SIGIR eCommerce Data Challengeでは、ユーザーの現在のブラウジング セッションの情報以外、何もバックグラウンドの情報がない状態でモデルが予測を行う必要がありました。

NVIDIA の SIGIR チームのリーダーで Merlin のシニア リサーチャーである、サンパウロのガブリエル モレイラ (Gabriel Moreira) は次のように述べています。「これは重要なタスクです。ユーザーは匿名で検索したいこともありますし、履歴情報へのアクセスを制限するプライバシー法もあるからです。」

このコンテストで、チームは初めて、チャレンジのカギとなる部分に Transformer モデルのみを使用しました。モレイラのチームが目指すのは、Merlin のすべてのユーザーが大規模なニューラルネットワークをより簡単に利用できるようにすることです。

4 度目の勝利を達成

6 月 30 日、NVIDIAはRecSys における 4 度目の勝利を達成しました。業界のベンチマーク グループである MLPerf は、NVIDIA とそのパートナー企業が、レコメンダー システムを含むすべての最新のトレーニング ベンチマークで記録を樹立したことを発表しました。

多大な努力の背景として、14台 の NVIDIA DGX システムで 1 分以内にレコメンダー システムをトレーニングする作業についてチームが説明しています。この数字は、1 年前に MLPerf に提出した結果と比較して 3.3 倍スピードアップしています。

これまでの経験の共有

こうしたコンテストによって新しい技術のアイデアが触発され、Merlin のようなレコメンダー システムのフレームワークや、関連ツール、論文、NVIDIA Deep Learning Institute が提供しているオンライン トレーニングなどに取り入れられていきます。究極の目標は「皆の成功を手助けする」ことです。

さまざまなインタビューで、NVIDIA のレコメンダー システムのエキスパートが、サイエンスをはじめとするノウハウについて自由に語っています。

RecSys で成功する秘訣

ベスト プラクティスの 1 つは、アンサンブルとして機能する多様なモデルを使用することです。

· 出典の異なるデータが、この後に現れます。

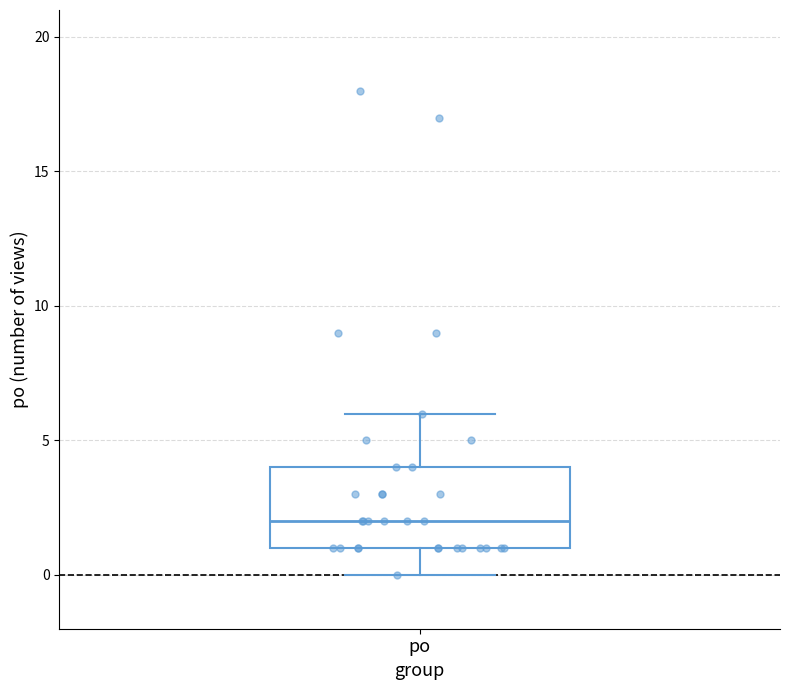

Where does the median line of the box for po sit on the y-axis? The values are not printed on the chart, so give them approximately, as read against the axis.

2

ACM RecSys Challenge では、チームは決定木モデルとニューラルネットワーク モデルの両方を使用しました。スタッキングと呼ばれるプロセスでは、あるステージからの出力が次のステージへの入力になります。

「単一のモデルではデータ エラーや収束の問題が原因でミスを犯す可能性がありますが、複数のモデルによるアンサンブルの形をとれば非常に強力になります」と、NVIDIA の Kaggle grandmaster チームに最近加入したリュウ ハク (Bo Liu) は述べています。